Kickstarting retailers' new year

  • News
  • February 15, 2018
  • The Register team
Kickstarting retailers' new year

Retailers had a tough year in 2017, and 2018 is shaping up to be just as full of change and excitement. At The Register’s first event, held at Citta Design in Newmarket and sponsored by Latitude Financial, The Register editor Sarah Dunn and Retail X’s Juanita Neville-Te Rito considered Amazon, the future of payments and other factors likely to shape the next 12 months.

Dunn kicked off the proceedings with a reflection on the key retail events of 2017. Among the significant changes she noted were the launch of Amazon Australia; the arrival of Chemist Warehouse; the new stores opened by recent market entrants including H&M and Mecca Maxima; and Kmart’s ecommerce store.

Significant trends from 2017 included the rapid adoption of digital buy-now, pay-later systems; the rise of food and beverage integrations; and the move from retailers big and small away from single-use plastic bags. Dunn says a recent reader survey indicated 64 percent of The Register’s readers felt plastic bags should be banned at a national level.

Collaborations have overtaken pop-up shops as a source of excitement for consumers, Dunn says.

“Pop-up stores also continued to be popular venues for retail experimentation, but they’re no longer the exciting events they were a couple of years ago – they’re now just another part of the retail landscape.

“What’s overtaken pop-ups is co-located shops within shops and collaborations in general, which get a lot of consumer attention at the moment. Food, especially, is a huge deal.”

Amazon’s looming launch in Australia was a source of anxiety for many retailers over 2017, Dunn says.

“There’s been a real absence of information about what’s happening regarding New Zealand and Amazon, and that vacuum allowed a lot of fear and anxiety to flourish at the end of last year.
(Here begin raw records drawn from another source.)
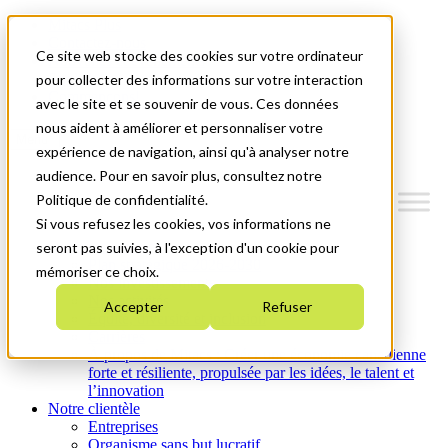
Mitacs Plus
Contactez-nous
Ce site web stocke des cookies sur votre ordinateur
Nouvelles et événements
English
pour collecter des informations sur votre interaction
Commençons!
avec le site et se souvenir de vous. Ces données
nous aident à améliorer et personnaliser votre
Menu
expérience de navigation, ainsi qu'à analyser notre
audience. Pour en savoir plus, consultez notre
Politique de confidentialité.
Si vous refusez les cookies, vos informations ne
Qui nous sommes
seront pas suivies, à l'exception d'un cookie pour
Plan stratégique 2026-2030
mémoriser ce choix.
Nos investissements
Nos activités
Accepter
Refuser
Équité, diversité et inclusion
Carrières
À propos de Mitacs : Créer une économie canadienne
forte et résiliente, propulsée par les idées, le talent et
l’innovation
Notre clientèle
Entreprises
Organisme sans but lucratif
It’s well-known that Amazon has the resources to make serious, rapid moves in almost any direction, and almost every big retailer I spoke to at the end of last year wanted to discuss what might happen.”

She finished by sharing some advice condensed from a series of recent Amazon features in NZ Retail magazine. 

Neville-Te Rito explored Amazon and its tech offering more deeply in her presentation, ‘Retail reinvention for the new normal’. She says the current upheaval in retail has left retailers in a dynamic, exciting new environment which rewards those who are “really, really customer-centric, digitally fluent, mobile-led and nimble.”

“The best retailers in our new normal are those that will offer the products and experiences for the shopper to prolong the tale - the many touchpoints that can make them feel good, bad or indifferent,” Neville-Te Rito says. “They want to touch, feel, taste, smell and interact.”

“To be engaged and involved, educated and informed or challenged and entertained.”

Amazon is competitive because of its emphasis on customer-centricity, she says. Projects such as its physical Amazon bookstores and the Treasure Truck take its presence into the real world, and technology like Alexa allows it to keep learning about the shopper and guiding them.

Neville-Te Rito says the company is continuing to grow into categories like dollar-store goods and own brands, meaning ‘Amazonification’ could reach any retailer.

“I do believe no category is Amazon-proof. I also think Amazon has shaken up some lazy and greedy retailers.”

She recommends retailers have a clear proposition that tells their story; curate products “like nobody else can”; and pursue a personal connection with the customer on the customer’s terms.

The ‘Future of payments’ panel was run by Dunn. The panelists were:

  • Juanita Neville Te-Rito - Founder and director of strategy RetailX
  • Riaz Nasrabadi - Head of Product for Visa New Zealand and South Pacific
  • Peter Newton - Commercial Director Latitude Financial Services

Topics covered included the rise of contactless payments, shoppers’ demand for seamless payment experiences and the likelihood of New Zealanders giving up on paying with cash.